Therein lies the great dilemma in folk tradition.  You could just as easily ask yourself what ‘truth’ is as much as ‘folk’.  What is true?  I often use Wikipedia as a source of information, but people say you can’t trust it.  Why not?  Should I trust a text book instead?  Books once said the Earth was flat, that Columbus discovered America, and homosexuality was a disorder.  We don’t believe any of that now.  The fact is, people write books, and people also write what goes on the internet.  Wikipedia is interesting, because anyone can contribute to it.  I could write up an entry about the Great Bleeding Rock, and many people would take it at face value.  Hold on: before you get too worried, remember that I am an academic at heart, and I value academic integrity very much.  I’m teaching my students how to site their research as of this writing because I think it’s important to acknowledge the academic effort to write what is ‘true’.  Truth, however, is temporary.  It is also the sworn enemy of the imagination, which creates for someone like me--an academic who loves to write fiction—a  great paradox.  Does something become true by default after enough time elapses, or is it the other way around?  The great telephone game doesn’t have to end in a circle; it can keep going indefinitely.  When it finally comes to an end, the message goes to the grave with the last person, unless they start the message again.  That’s why we don’t know if King Arthur ever ruled Camelot, whether Atlantis ever existed, whether Jesus actually rose from the dead, or whether Helen lived and loved at Troy.  Who’s to say someone like me just made it all up?
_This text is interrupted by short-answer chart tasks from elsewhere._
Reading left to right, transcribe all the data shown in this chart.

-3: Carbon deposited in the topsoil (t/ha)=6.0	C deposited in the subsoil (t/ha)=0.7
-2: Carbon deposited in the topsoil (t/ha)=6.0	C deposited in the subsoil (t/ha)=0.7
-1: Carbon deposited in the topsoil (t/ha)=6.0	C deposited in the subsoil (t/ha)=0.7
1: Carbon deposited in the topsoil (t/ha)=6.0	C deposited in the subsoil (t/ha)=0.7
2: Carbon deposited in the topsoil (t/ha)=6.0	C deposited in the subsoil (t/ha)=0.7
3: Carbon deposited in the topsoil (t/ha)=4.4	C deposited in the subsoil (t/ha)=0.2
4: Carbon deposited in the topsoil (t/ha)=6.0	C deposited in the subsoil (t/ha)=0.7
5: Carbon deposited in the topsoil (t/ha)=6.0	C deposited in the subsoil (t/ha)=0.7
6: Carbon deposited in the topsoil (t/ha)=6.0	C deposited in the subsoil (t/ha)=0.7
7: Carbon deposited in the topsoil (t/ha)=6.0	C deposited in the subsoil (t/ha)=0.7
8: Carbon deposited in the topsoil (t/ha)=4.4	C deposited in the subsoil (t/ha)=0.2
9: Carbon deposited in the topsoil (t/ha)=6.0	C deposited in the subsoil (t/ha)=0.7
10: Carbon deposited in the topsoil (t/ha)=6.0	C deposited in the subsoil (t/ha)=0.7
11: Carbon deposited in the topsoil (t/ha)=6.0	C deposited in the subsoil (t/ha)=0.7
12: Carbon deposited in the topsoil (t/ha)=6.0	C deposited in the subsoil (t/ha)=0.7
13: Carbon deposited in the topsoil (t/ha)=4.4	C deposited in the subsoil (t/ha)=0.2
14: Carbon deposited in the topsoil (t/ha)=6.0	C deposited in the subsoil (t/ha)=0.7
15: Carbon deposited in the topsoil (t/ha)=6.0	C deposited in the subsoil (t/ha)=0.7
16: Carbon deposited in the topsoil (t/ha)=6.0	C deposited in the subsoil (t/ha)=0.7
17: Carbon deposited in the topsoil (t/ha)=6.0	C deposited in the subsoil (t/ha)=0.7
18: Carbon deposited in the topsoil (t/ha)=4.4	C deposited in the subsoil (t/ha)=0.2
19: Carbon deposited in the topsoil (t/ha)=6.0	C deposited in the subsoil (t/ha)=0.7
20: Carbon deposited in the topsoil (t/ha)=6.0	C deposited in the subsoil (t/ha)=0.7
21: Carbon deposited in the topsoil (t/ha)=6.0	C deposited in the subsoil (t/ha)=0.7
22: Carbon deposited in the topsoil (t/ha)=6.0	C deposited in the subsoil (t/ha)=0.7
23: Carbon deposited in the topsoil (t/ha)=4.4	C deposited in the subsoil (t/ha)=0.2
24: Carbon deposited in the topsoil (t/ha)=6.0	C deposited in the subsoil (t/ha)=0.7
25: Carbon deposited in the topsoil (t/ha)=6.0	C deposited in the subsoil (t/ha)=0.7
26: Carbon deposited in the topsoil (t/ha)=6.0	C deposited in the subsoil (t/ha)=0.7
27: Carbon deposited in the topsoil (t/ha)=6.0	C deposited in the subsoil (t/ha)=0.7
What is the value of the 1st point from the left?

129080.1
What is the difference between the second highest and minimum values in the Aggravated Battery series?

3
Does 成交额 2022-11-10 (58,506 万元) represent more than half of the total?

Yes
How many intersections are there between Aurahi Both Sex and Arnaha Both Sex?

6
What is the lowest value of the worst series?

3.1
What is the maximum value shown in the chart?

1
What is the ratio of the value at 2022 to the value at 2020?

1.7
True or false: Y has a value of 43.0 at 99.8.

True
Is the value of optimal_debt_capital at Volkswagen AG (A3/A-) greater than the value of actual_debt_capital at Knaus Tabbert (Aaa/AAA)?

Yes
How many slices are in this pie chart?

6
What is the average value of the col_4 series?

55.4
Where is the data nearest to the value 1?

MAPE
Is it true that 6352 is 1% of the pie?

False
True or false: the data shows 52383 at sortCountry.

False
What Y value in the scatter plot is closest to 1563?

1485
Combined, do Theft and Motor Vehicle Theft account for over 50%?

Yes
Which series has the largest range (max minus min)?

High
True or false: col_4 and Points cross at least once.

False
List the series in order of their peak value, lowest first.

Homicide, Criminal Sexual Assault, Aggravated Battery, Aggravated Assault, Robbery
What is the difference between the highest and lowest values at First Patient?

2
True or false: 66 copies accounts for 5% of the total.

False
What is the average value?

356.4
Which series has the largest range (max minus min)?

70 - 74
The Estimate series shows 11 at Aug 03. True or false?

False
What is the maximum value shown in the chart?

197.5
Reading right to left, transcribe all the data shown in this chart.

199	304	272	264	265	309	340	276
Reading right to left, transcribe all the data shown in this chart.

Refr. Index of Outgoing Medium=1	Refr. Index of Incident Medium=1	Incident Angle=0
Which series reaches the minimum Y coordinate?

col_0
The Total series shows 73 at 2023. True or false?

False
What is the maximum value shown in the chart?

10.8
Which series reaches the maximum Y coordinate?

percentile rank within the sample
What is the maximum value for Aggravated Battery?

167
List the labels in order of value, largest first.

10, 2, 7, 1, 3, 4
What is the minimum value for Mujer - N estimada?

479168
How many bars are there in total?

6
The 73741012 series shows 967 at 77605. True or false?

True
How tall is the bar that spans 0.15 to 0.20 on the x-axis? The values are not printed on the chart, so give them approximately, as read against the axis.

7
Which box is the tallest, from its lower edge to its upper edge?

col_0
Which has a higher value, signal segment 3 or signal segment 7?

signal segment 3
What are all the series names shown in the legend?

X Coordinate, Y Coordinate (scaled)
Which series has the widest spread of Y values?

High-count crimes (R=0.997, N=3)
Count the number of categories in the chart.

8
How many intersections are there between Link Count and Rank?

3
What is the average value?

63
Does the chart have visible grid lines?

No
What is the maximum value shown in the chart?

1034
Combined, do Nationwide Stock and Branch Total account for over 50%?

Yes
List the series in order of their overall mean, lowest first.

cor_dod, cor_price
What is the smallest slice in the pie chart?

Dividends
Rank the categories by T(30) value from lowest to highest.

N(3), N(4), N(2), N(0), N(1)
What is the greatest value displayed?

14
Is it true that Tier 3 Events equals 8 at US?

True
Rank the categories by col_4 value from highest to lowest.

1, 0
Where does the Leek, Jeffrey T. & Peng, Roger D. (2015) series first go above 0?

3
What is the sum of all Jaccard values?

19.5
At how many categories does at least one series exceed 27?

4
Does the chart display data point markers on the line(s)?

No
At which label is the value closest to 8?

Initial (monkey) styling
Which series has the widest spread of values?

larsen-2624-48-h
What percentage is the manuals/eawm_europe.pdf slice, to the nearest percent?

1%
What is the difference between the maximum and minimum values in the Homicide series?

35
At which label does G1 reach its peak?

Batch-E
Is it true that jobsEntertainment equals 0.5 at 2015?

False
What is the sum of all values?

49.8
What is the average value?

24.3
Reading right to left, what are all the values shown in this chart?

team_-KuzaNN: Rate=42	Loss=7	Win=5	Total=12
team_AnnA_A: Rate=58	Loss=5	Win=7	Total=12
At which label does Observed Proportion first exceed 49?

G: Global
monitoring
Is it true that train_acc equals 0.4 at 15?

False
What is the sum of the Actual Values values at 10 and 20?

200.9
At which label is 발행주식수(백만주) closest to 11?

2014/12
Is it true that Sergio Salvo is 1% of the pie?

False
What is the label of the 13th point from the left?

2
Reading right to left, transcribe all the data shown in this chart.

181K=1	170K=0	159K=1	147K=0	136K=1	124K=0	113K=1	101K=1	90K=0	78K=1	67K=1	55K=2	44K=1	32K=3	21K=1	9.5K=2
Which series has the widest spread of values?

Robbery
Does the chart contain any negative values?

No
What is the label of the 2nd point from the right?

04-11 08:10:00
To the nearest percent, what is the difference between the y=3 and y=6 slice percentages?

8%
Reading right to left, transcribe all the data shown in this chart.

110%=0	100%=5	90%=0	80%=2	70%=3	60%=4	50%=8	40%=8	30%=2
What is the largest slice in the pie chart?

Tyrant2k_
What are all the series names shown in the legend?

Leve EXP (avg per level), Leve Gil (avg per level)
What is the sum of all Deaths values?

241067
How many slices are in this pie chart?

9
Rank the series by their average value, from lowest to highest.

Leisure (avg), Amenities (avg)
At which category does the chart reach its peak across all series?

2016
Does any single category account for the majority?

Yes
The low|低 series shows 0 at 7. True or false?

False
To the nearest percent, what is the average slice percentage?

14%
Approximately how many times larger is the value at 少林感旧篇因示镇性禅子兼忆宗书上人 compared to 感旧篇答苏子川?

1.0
One final thought about folk and truth.  What does it matter?  Hundreds of years from now, if twentieth century films survive, will people believe that Jack and Rose fell in love on the Titanic as the film story goes?  The real story of Titanic is rather depressing.  A large boat hit an iceberg, sank within hours in the icy North Atlantic Ocean, and people died horrible deaths.  There are no romances to be told here.  Where’s the fun in that?  Traditions survive if they are exciting, personal, intense, or if they provide some moral lesson to be passed on.  Titanic’s story was one of humanity’s arrogance, not unlike the Tower of Babel.  I wonder if people actually built a tower like that?  If the Titanic movie is any indication, most stories are based in a grain of truth somewhere, depending of course on what you hold to be true.  All stories trickle down the blood lines; sometimes the stories bleed clay rather than blood.  For all I know, someone might very well have fallen on the cliffs at Murray Beach.  If nothing else, I entertained some kids, and gave them a neat folk legend to pass on.  No harm has come to anyone.  At least I didn’t paint the rocks white.